By now the sun has gotten into my head. The pain in the neck is unbearable too. I require medication and quick. I am taken to a pharmacy where a teenage girl gives me two strips of pills and some lozenge. I don’t feel assured. She looks too young and too quick. I am fearful of western medicine too. Especially of the ones that can be bought legally over the counter. I skip the pills and suck on the lozenge feeling a complete sucker.
At night I read up the medicine. I was right for not taking them. The doses prescribed by the quick teenager are far higher than the doses recommended by the pharma company. For once I trust a company more than a human being. But then, if the human being is a teenager, your choice is not so difficult. Talking of teenagers, there is one hidden inside me for sure. For as soon I read that one of the prescribed drug is used for entertainment, the teenager gets fidgety. It says it can cause dizziness and hallucination. I decide to pop one immediately. To the adult me I tell, it is because the throat hurts so much. To the teenager I do a high five.
As I start hallucinating, I know I have made a classic teenage mistake again. To do drugs, you must be careful of the space, people and frame of mind you are in. And a refugee processing centre is not exactly Lumbini jungle on a full moon night.

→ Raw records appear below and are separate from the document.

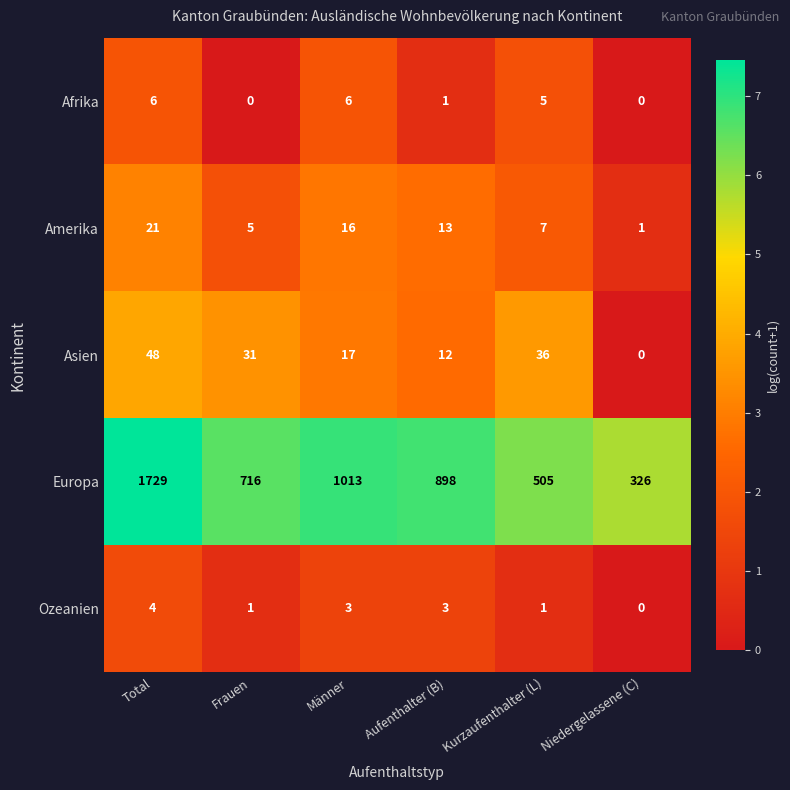

The value of Asien at Frauen is 31. True or false?

True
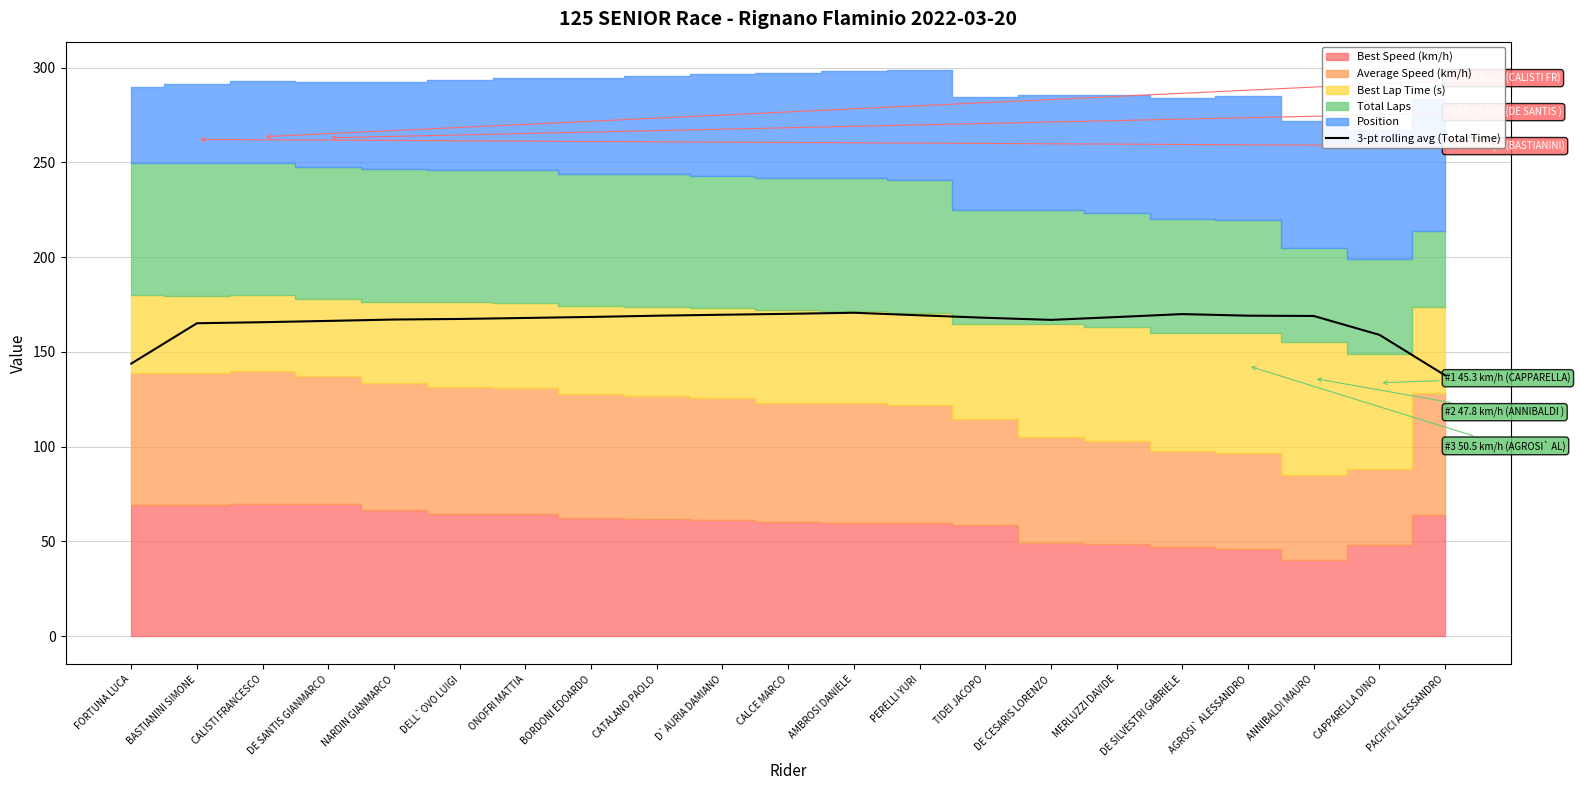

Does the chart have visible grid lines?

Yes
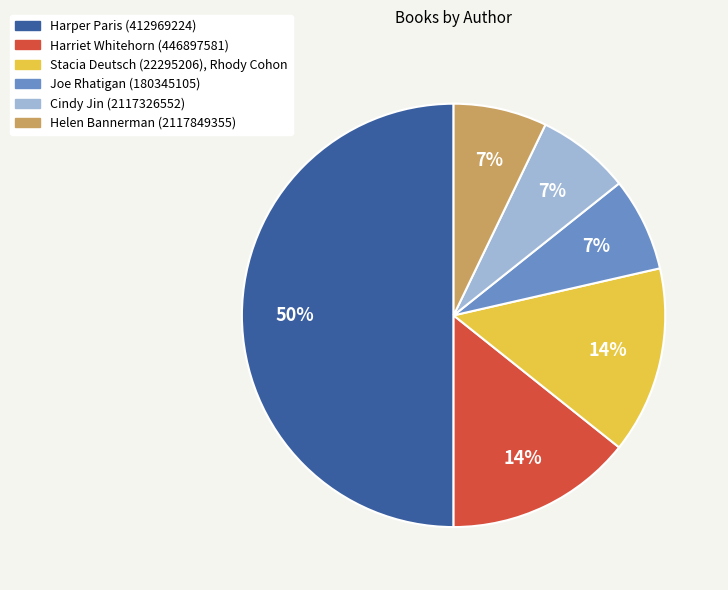

Count the number of slices in the pie.

6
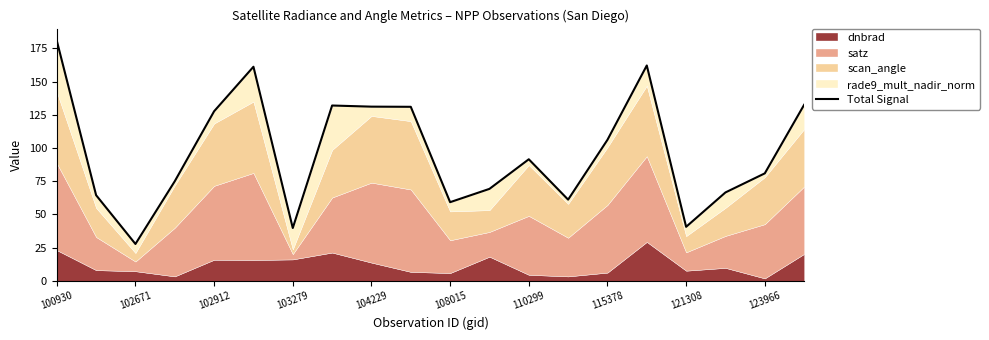

What position from the left is 15?

16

As I toss and turn about my bed, I see rows and rows of white canvas shoes. Moving, running, sometimes falling down. I reach home and feel the soothing presence of my mother, her face has tanakha and the houses are all too close to each other. Someone turns a shower on and I see a poster that says ‘Refugee, Immigrant, Labour’. I worry about the people who are leaving on a train. Do they know how far they are going? What kind of a life they will have? If they will ever be able to come back home? Or are they writing the beginning of another history? The history of another world, where there will be no boundaries, so there will be no refugees, no illegal immigrant. I remind myself never to do over the counter hallucinogenic ever again. They don’t make them as good as the pink crystals. At least the pick crystals would have added colours to the white canvas shoes. I need to sleep. I need to forget.
Every dream has a connection to something real you have seen. Every real you have seen has a connected emotion. These emotions create dreams. Sometimes they are real, sometimes imaginary and absurd.